### What the task asks
In the book review provided, why does the reviewer call it a good thing that Cinn's plants are the only true weirdness? Explain in one to three sentences.

### Excerpt provided
::::::::::
Paranormal Romance: Plant experimenter Cinnamon (Cinn, obviously) has developed plants that feed on human pheromones, cast "love spells," recognize and attack intruders, and in the case of Vince the periwinkle, developed sentience.  That's enough to get her hired by the Castle of Dark Dreams (obviously the through-line for this series) to add to the atmosphere for their kinky patrons looking for fantasy.  Also new to the Castle is Dacian the "night-feeder" vampire, who was rescued from a couple of centuries of self-imposed exile and off-and-on murderous rages at the request of his brother, another Castle employee, and also a vampire.

The supernaturals (nonhumans, according to the book) are many: the aforementioned vampires (of which there are strong indications of other types, but they don't come into this story), wizards, a trio of chaos spirits, goddesses, emissaries of goddesses, and various flavors of demons.  Oddly enough, nothing too weird really comes of all these nonhuman protagonists, other than the ability to take and dish out wild amounts of violence to each other.  

The only true weirdness here is Cinn's plants.  Good thing too, because they form the lynchpin of her side of the plot (the more interesting one, to my mind) - her goddess-ancestor is pissed that she's overstepping her authority to create plants that are more like animals, and wants her to stop it, and to kill off her already-created plants. 

On Dacian's side, there's a veneer-thin conflict between his sociopath creator and Dacian's unwillingness to play beta to someone weaker than him (of course his creator is weaker than him).  

The characters are amusing, their dialogue flows well, and the interactions are fun to read through.  I especially enjoyed the doomed love triangle between Asima, Vince, and Tommy, and the bemused attentions of Wade the outdoorsman.  

The plotline is serviceable.  I thought the ending was overdrawn, and Cinnamon's plot antagonist was co-opted into solving Dacian's on a totally predictable level, but the inclusion of a clueless peanut gallery actually worked fairly well.  "Run, kitty, run!" was funny as hell, and nameless "professor guy" gets a good bad-ass line: "Hey!  Leave the plant alone!"  

The love story suffers from the same flaw that most romance novels have - the characters meet in dangerous and uncertain circumstances, fall madly in love, and within pages/hours are defending each other against opponents that any sane person would flee.  At this point it's so entrenched that I can't get too worked up over it.  However, when the worst affront to suspension of disbelief in THIS particular novel is the love story?  That's saying something.

Cute, but I'm mostly fond of the plant angle, so I think I'll be giving the other "Castle" books a miss.       

Tuesday, October 1, 2013

Tell Me a Story, Elaine Reese

Tell Me a Story, Elaine Reese, ISBN: 9780199772650
Read Sept 23, 2013.

Nonfiction: interactive story-sharing.
::::::::::
### Information supplied
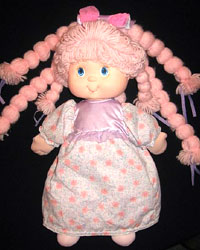
Find the location of a particular element. This screenshot has width=200, height=250. doll is located at coordinates (97, 155).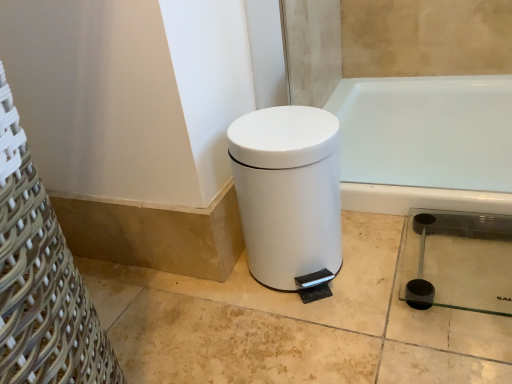
At what (x,y) coordinates should I click in order to perform the action: click on free space to the right of white matte waste container at lower center. Please return your answer as a coordinate pair (x, y). Looking at the image, I should click on (380, 254).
::::::::::
### Task solution
The plants are the lynchpin of Cinn's side of the plot. Her goddess-ancestor is angry that she is overstepping her authority by creating plants that are more like animals. The goddess wants her to stop and to kill off the plants she has already created.